Si se hubiera intervenido hace años, desde el caso Banca Catalana o las leyes de inmersión lingüística absolutamente discriminatorias e inconstitucionales; si no se hubieran cedido impuestos, ni una policía que iba a convertirse en lo que es, una fuerza de partido; si don Zapatero y el PSOE-PSC no hubieran eliminado el recurso previo de inconstitucionalidad, que habría impedido la votación del nuevo e innecesario estatuto hasta después de haber sido revisado por el Tribunal Constitucional; y si, en fin, el actual Gobierno hubiera intervenido mucho antes, cuando además tenía mayoría absoluta, nunca habríamos llegado al momento en que ya no vale otra cosa que la cirugía, y a fondo. Porque empieza a ser ya un cáncer europeo. Y ahí están la Padania, en Italia, y Flandes, en Bélgica, esperando aprovechar el caso catalán para desplegar nuevos casos del separatismo de los ricos, siempre contra el Sur.

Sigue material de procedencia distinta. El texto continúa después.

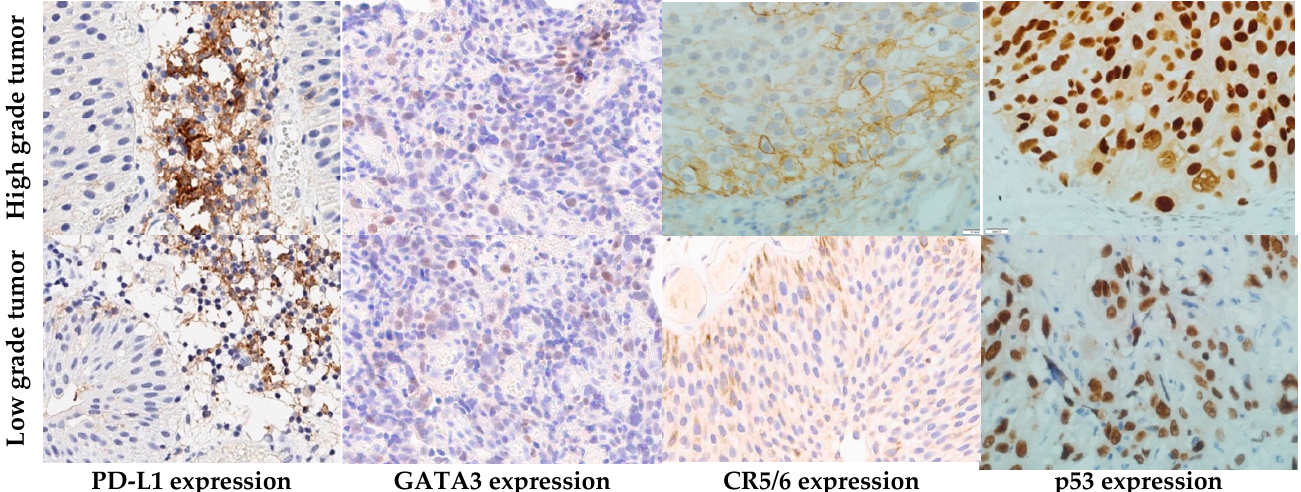
Figure A1. Immunohistochemical profile of the engrafted high- and low-grade double-negative noninvasive bladder tumors: anti-PD-L1, anti-GATA3, anti-CR5/6, and anti-p53 IHC staining, x500.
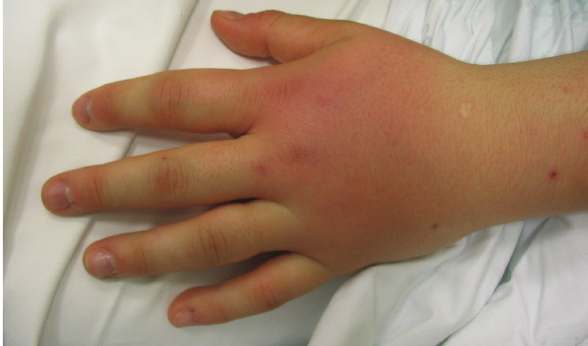
Figure 3: Metacarpal-phalangeal arthritis of the left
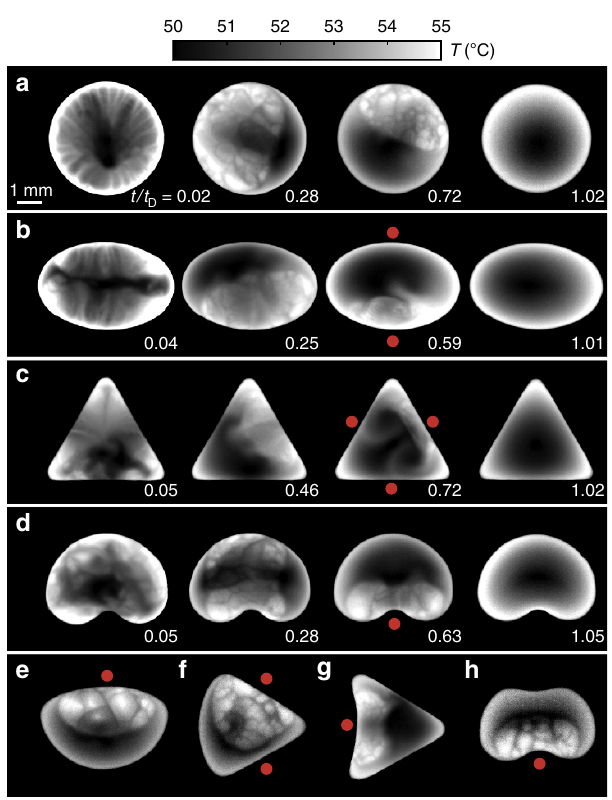
Figure 4 | Flow dynamics of binary-mixture drops. Infrared images (top view) illustrating the ethanol depletion occurring in evaporating binary-mixture drops (ethanol–water) with different shapes. In all cases the initial volume is V ¼ 7 m l (25% vol ethanol, 75% vol distilled water), P ¼ 15mm and T w ¼ 55 (cid:2) C. The interfacial ‘turbulence’ gives a measure of the ethanol concentration. The depletion time is t D ¼ 55.2s ± 6.9%. In non-spherical drops, the segregation point always corresponds to the region where the contact-line curvature k cl is minimum; the red dots mark these locations. ( a ) k cl ¼ 0.42mm (cid:3) 1 , ( b ) 0.24 r k cl r 0.79mm (cid:3) 1 , ( c ) 0 r k cl r 2.5mm (cid:3) 1 , ( d ) (cid:3) 1.87 r k cl r 0.78mm (cid:3) 1 . ( e – h ) Other shapes with different principal curvature combinations (namely, positive–positive, zero–positive, negative–zero, negative–negative). Sample movies available in the Supplementary Materials (See Supplementary Movies 1 and 2).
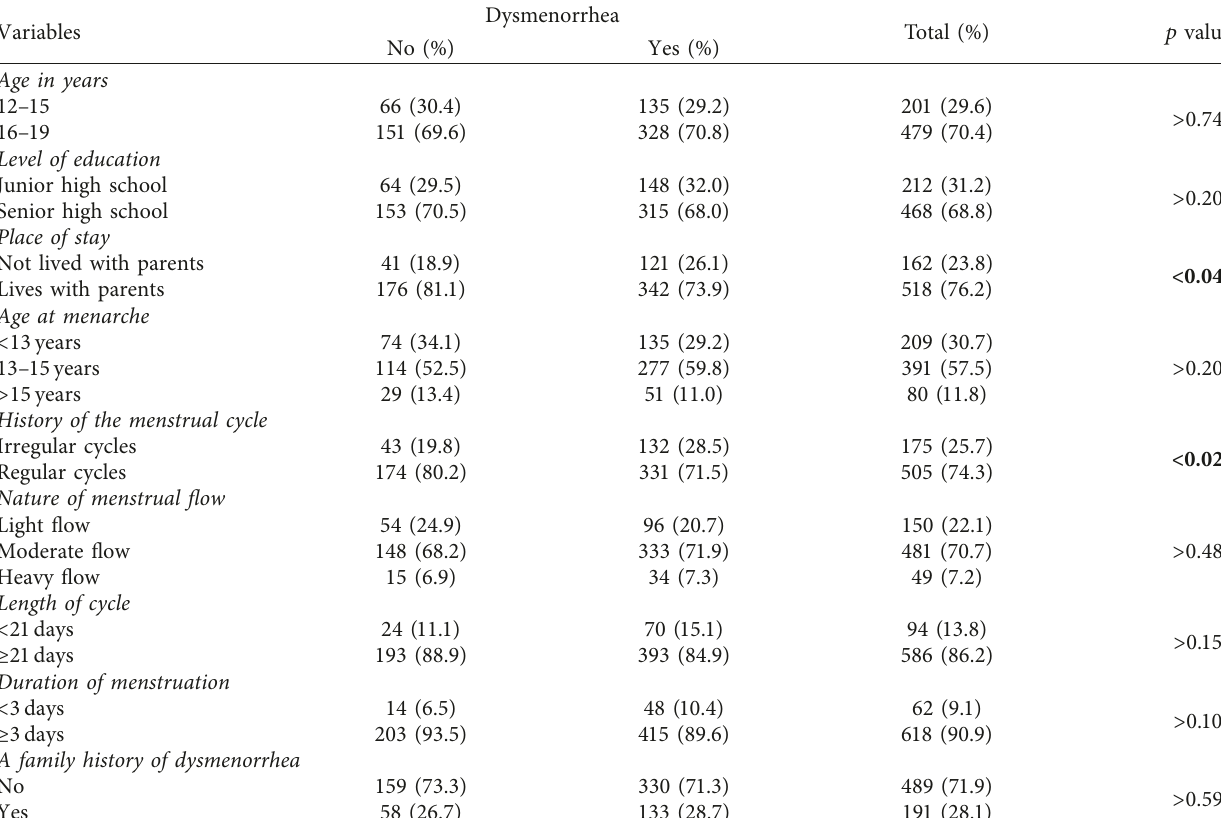
Table 1: Univariate analysis for the experience of dysmenorrhea among the study participants.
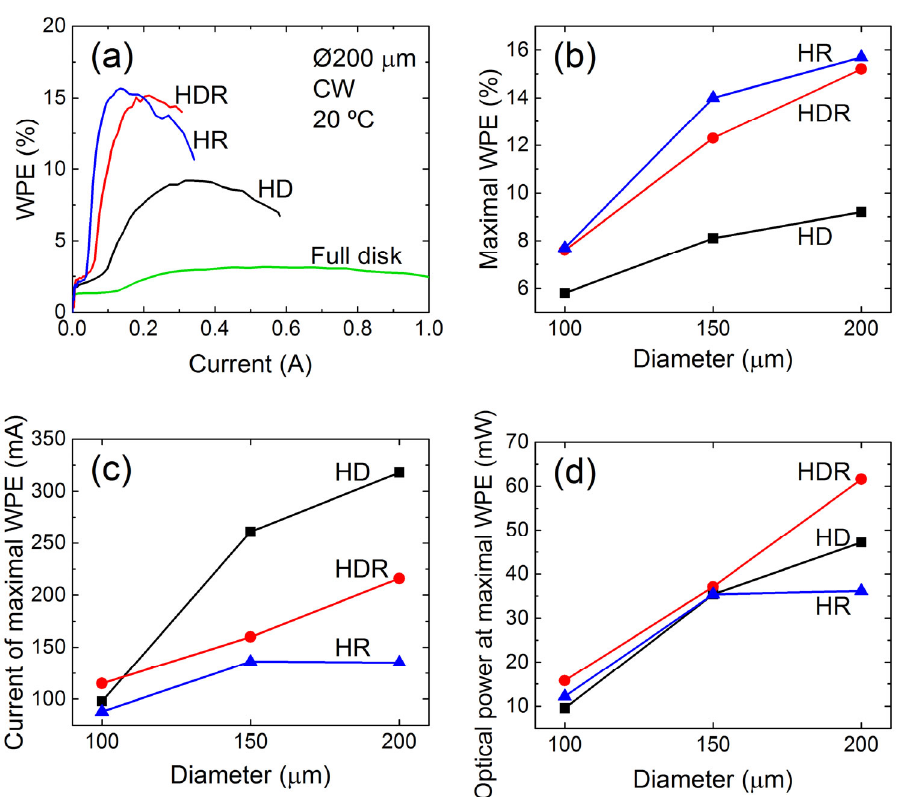
Figure 3. The wall-plug efficiency (WPE) versus the injection current ( a ), maximal WPE ( b ), currents at which maximal WPE is achieved ( c ) and optical powers corresponding to maximal WPE ( d ) of HDs, HDRs and HRs of various diameters. Panel ( a ) also presents data for a Ø200 μ m full disk with round contact for comparison. Data correspond to 20 ◦ C CW measurements of p-side-up mounted devices; the WPE corresponds to the optical power received by photodiode.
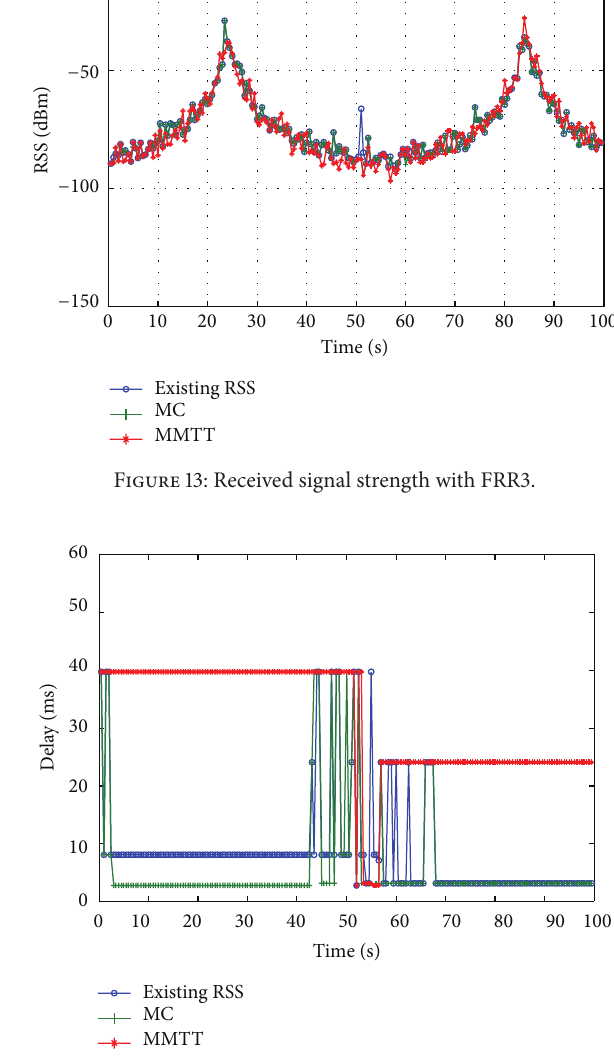
Figure 14: Delay without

Ahora hay que elegir entre la intervención blandita para parar la hemorragia, que es por donde parece que quieren ir PP y PSOE, o eliminar y limpiar sus causas para que no vuelva a manifestarse cada cuatro años, en cada convocatoria de elecciones autonómicas. Las banderas de España que han salido estos días a las calles no son para reivindicar, en absoluto, que haya que montar en jaca oyendo a Camarón por los cascos, sino para mostrar la hartazón ante el chantaje permanente, el incumplimiento impune de leyes y sentencias, la tabarra del hecho diferencial, el victimismo de quienes gozan de situaciones de privilegio, y el desprecio y la xenofobia racista con que estos niñatos nacionalistas nos tratan al resto de los españoles.

Las banderas españolas no vienen a pedir el regreso a ninguna dictadura, más allá de un pequeño movimiento residual que nunca pasa de unos centenares de personas. Las banderas de España son hoy las banderas de la democracia, de la libertad frente al brote neonazi que se ha apoderado de Cataluña, y que aún controla buena parte del País Vasco. Son las banderas que reclaman igualdad ante la ley.

Y la reconstrucción del Estado. Ese es el único sentido que podría tener una reforma de la Constitución de 1978, que nos devolvió las libertades, pero a la que le introdujeron, y esa fue la primera cesión, el virus de las nacionalidades que nos ha llevado a la práctica disgregación territorial. Bienvenido sea el Estado federal, si le quieren dar ese nombre, pero que sea federal, es decir, igualitario y plenamente simétrico. Para recuperar la movilidad, para que un español pueda acudir a cualquier hospital de España, a cualquier centro educativo con la garantía de que, sin menoscabo de las lenguas vernáculas, va a poder estudiar en español.

Y eso empieza por Cataluña. Y empieza por utilizar el 155 para rescatar los dos instrumentos esenciales que ha utilizado el nacionalismo en la preparación de la independencia: los medios de comunicación públicos, que en Cataluña ya son todos, y para lo que bastaría con acabar con las subvenciones y promover una prensa libre y una TV3 neutral; y la enseñanza. Sin ella, sin su desnazificación, jamás Cataluña volverá a ser un territorio libre ni España podrá vivir en paz.